• Text shown:
In this scenario, we are generally compliant with rules and procedures, and in this sense, ‘normal’ operations can tend to look like those found in the Entrepreneurial mode mentioned previously. However, project managers are also explicitly empowered, authorised, and skilled to deal with situations that go beyond normality. Once an unexpected event strikes, they are prepared to deal with this situation and can ‘switch’ to a more mindful approach.

Although preparedness for dealing with uncertainty can be activated at any time, there are issues with this approach. The first one is overload. We may have our hands full dealing with the day-to-day activities of the project; therefore we may not have the extra capacity to be mindful and thus to be able to act in this way when required. Also, our readiness to enact these capabilities may be challenged by a reluctance to ‘let go’ of normality. This is a shift in emphasis that can be difficult. Similarly, we may be preoccupied with the new abnormality and, as a consequence, may focus on the urgent situation and largely ignore the rest of the project that still needs attention.

Mindful capabilities are often available pre-crisis and yet are exercised only minimally since the rule-based approach is dominant. Flexible responses under conditions of certainty are neither particularly warranted nor valuable, and the ‘idleness’ of this capability can be an issue. The Mindfulness response repertoire may begin to atrophy if not used, limiting our ability to call upon it in times of need. There is also a similar challenge with timely activation, as the leader may be reluctant to allow his or her additional mindful capacities to flourish. As we discussed previously, we may have inherent optimism that the current rule-based path is suitable for dealing with an event and, given our emotional attachment to the work, defer the deployment of mindful responses until it is perhaps too late. There is nothing malicious behind this; it is a simple acknowledgement of human nature that we tend to think that we are in control and that invoking special measures is unnecessary.

• Exercise set:
1. List every word or phrase that the mindfulness passage puts in single quotation marks.
2. Answer these from the mindfulness passage, one line each:
(a) Which mode can "normal" operations tend to look like?
(b) What is named as the first issue with the approach?
(c) What may happen to the Mindfulness response repertoire if it is not used?
3. Quote the stretch of the mindfulness passage from "In this scenario, we" through "more mindful approach.".
The records are separate material with no connection to the passage.

[Dataset excerpts]
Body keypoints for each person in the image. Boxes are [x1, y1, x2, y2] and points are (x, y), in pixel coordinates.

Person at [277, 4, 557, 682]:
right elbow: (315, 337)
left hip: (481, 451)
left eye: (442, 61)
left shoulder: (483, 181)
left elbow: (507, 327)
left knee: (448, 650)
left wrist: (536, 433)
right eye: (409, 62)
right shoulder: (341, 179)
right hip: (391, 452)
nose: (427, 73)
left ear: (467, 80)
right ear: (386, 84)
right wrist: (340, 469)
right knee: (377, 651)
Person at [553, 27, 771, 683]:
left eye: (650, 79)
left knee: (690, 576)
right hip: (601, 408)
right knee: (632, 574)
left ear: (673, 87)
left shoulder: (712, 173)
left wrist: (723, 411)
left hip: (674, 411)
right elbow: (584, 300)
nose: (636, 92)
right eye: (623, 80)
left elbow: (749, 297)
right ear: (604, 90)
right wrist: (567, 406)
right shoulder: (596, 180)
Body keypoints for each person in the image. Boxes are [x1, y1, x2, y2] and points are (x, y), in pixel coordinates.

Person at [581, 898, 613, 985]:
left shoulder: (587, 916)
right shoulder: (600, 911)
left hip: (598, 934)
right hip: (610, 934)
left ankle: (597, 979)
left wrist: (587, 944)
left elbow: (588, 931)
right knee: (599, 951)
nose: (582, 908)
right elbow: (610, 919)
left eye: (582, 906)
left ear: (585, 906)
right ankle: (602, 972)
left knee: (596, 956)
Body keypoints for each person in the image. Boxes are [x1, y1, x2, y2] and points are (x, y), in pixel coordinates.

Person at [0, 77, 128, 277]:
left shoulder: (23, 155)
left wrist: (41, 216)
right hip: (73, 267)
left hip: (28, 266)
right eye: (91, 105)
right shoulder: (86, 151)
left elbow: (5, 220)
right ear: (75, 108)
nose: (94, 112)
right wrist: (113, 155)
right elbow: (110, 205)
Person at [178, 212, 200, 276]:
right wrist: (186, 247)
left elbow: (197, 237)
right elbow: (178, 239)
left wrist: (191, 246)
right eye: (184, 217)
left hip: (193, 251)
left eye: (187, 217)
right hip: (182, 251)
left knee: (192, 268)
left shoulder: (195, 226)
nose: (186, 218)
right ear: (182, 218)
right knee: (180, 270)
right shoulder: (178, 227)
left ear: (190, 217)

• Answers to the tasks:
1.
normal
switch
let go
idleness

2.
(a) The Entrepreneurial mode
(b) Overload
(c) It may begin to atrophy.

3.
In this scenario, we are generally compliant with rules and procedures, and in this sense, ‘normal’ operations can tend to look like those found in the Entrepreneurial mode mentioned previously. However, project managers are also explicitly empowered, authorised, and skilled to deal with situations that go beyond normality. Once an unexpected event strikes, they are prepared to deal with this situation and can ‘switch’ to a more mindful approach.